Quand on parle de position à vélo, la hauteur de selle capte souvent toute l’attention.
Pourtant, un autre réglage influence profondément la biomécanique du cycliste :
👉 le recul de selle.
Une étude récente publiée en 2025 dans Scientific Reports montre que déplacer la selle vers l’avant ou vers l’arrière modifie :
- le confort
- les angles articulaires
- la stratégie motrice
- et surtout la manière dont ces effets évoluent avec l’intensité
Autrement dit :
👉 un recul de selle mal ajusté peut devenir problématique dès que les watts montent.
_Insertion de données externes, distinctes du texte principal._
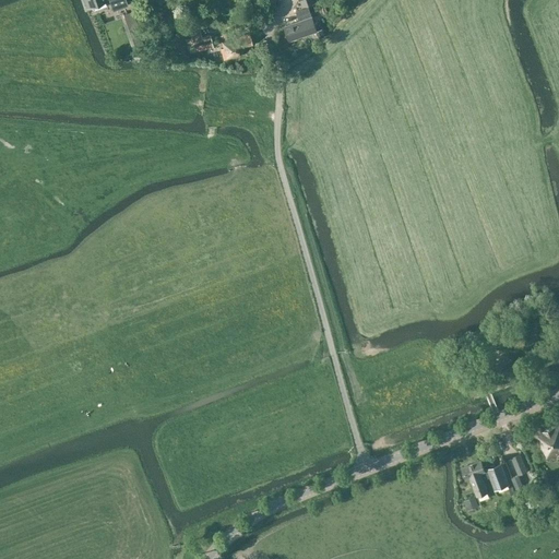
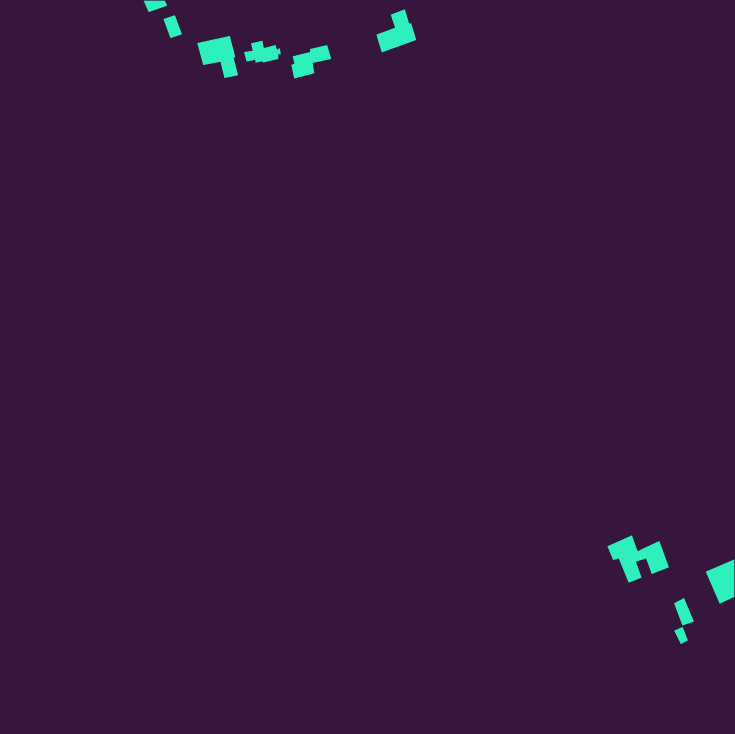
building: none -> [197,35,239,79]
building: [461,460,509,497] -> [607,535,670,583]

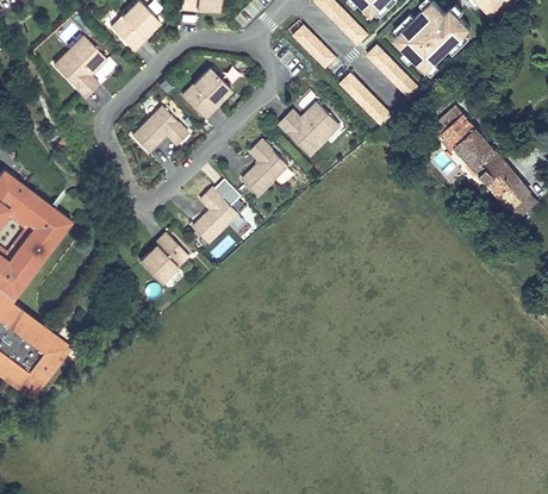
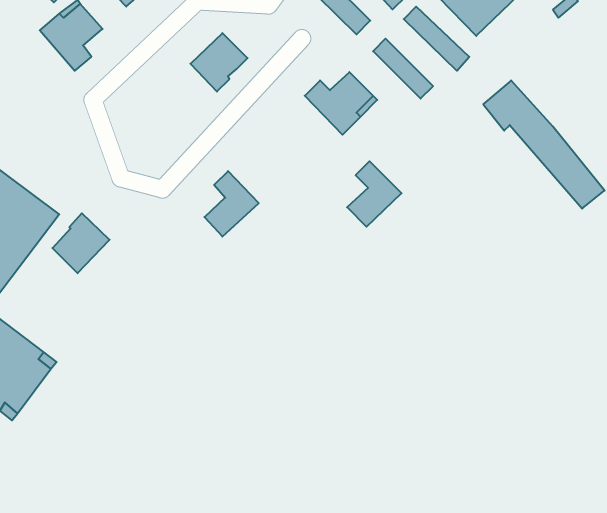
building: [132,106,188,151] -> none
building: [243,139,289,195] -> [347,161,402,227]
building: [141,232,189,283] -> [52,213,110,273]

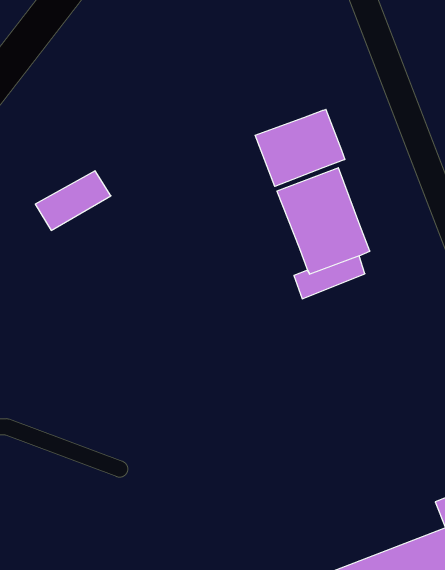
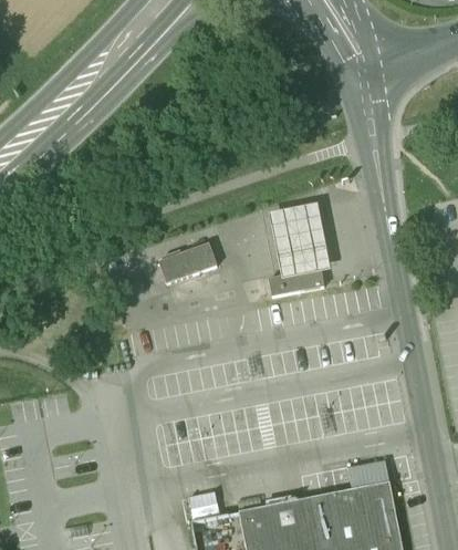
building: [255,109,345,186] -> none
building: [35,171,111,230] -> [158,245,217,284]

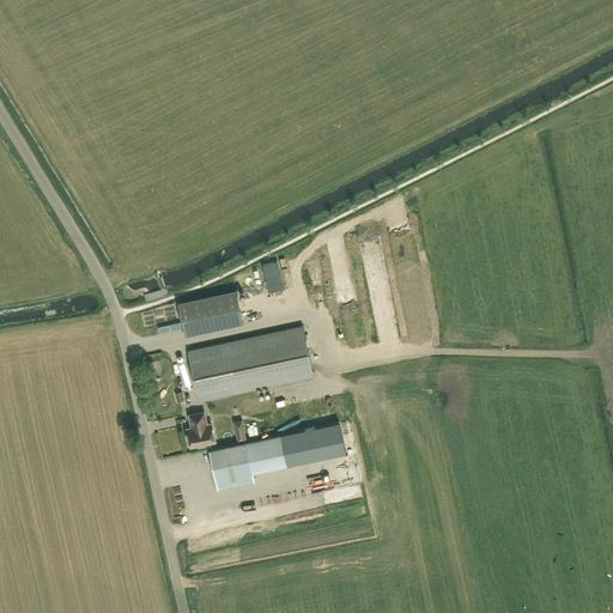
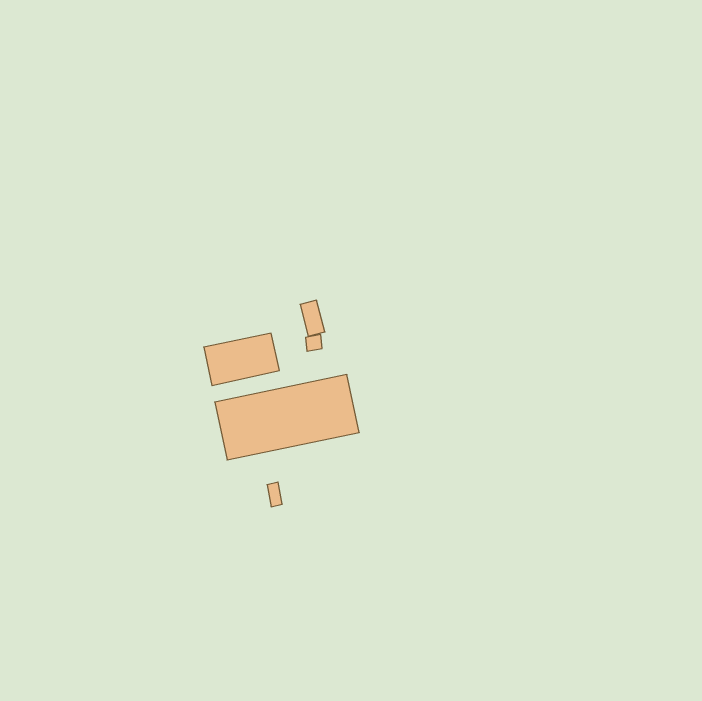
building: [186,414,214,448] -> none
building: [208,424,345,492] -> none

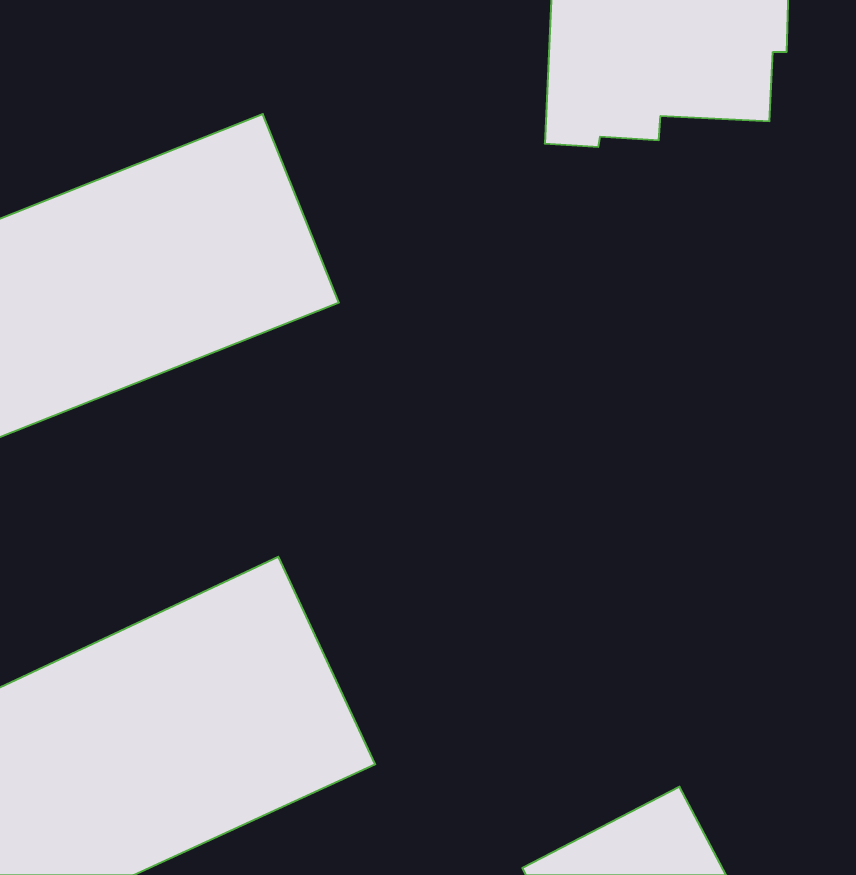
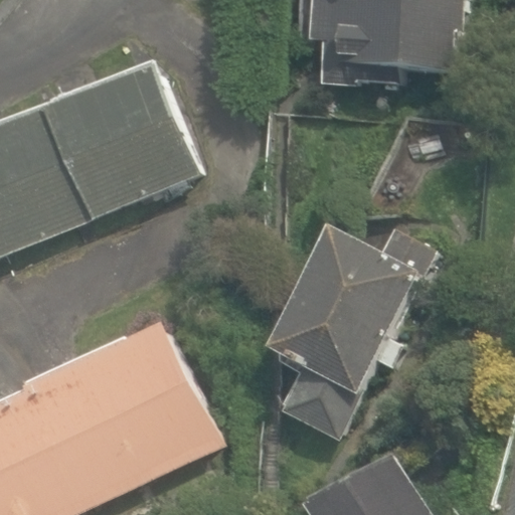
building: none -> [276,229,433,439]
L’objectif de l’étude : comprendre l’effet du recul à différentes intensités
Les chercheurs ont étudié 34 cyclistes loisirs (14 femmes et 20 hommes).
Chaque participant a pédalé dans 3 positions de recul de selle :
- recul préféré
- selle avancée
- selle reculée (+10 %)
et à 2 intensités physiologiques :
- VT1
- VT2
C’est particulièrement intéressant car cela rapproche la recherche du terrain :
👉 la même position ne se comporte pas pareil en endurance et proche du seuil.
Résultat majeur : plus la selle recule, plus les articulations s’étendent
Le résultat principal est très clair :
👉 une selle plus reculée augmente l’extension du genou et de la cheville, tout en réduisant l’amplitude de flexion-extension de hanche.
En pratique, cela signifie :
- jambe plus “allongée”
- cheville plus tendue
- hanche moins libre
- engagement postérieur modifié
C’est exactement ce que l’on observe lors des fits où un cycliste se retrouve :
- trop étiré derrière le boîtier
- moins fluide dans le passage du PMH
- avec plus de tension ischio-mollet
L’intensité amplifie encore ces effets
L’autre donnée passionnante est que l’intensité accentue ces changements biomécaniques.
À VT2, les auteurs observent :
- moins de flexion de hanche
- plus de dorsiflexion de cheville
👉 Cela confirme une idée très forte :
un recul toléré à basse intensité peut devenir limitant au seuil ou en montée.
Pour un cycliste performant, cela peut se traduire par :
- perte de fluidité
- fatigue musculaire plus rapide
- surcharge du genou postérieur
- tension sur la chaîne postérieure
Le confort baisse quand la selle recule
Le point le plus intéressant pour tes lecteurs :
👉 la selle reculée diminue significativement le confort
et ce, sans forcément augmenter la perception globale de l’effort.
C’est une donnée clinique ultra importante.
Parce qu’un cycliste peut dire :
“je ne force pas plus”
tout en développant :
- douleurs ischios
- gêne périnéale
- tiraillements postérieurs
- inconfort lombaire
Le confort devient donc un marqueur précieux du bon recul de selle.
La vision Posturide : le recul pilote toute la chaîne
Chez Posturide, on considère souvent le recul de selle comme :
👉 le réglage qui organise tout le reste
Car il influence directement :
- l’extension du genou
- la liberté de hanche
- le centre de gravité
- la charge sur les mains
- la sensation de poussée vs traction
Cette étude confirme parfaitement cette vision :
👉 quelques millimètres peuvent changer le confort et la mécanique, surtout à haute intensité.
Encarnación-Martínez A, Rizo-Albero J, Pérez-Soriano P.
Changes in saddle setback and intensity affect comfort and lower limb kinematics in recreational cyclists.
Scientific Reports. 2025;15(1):24541.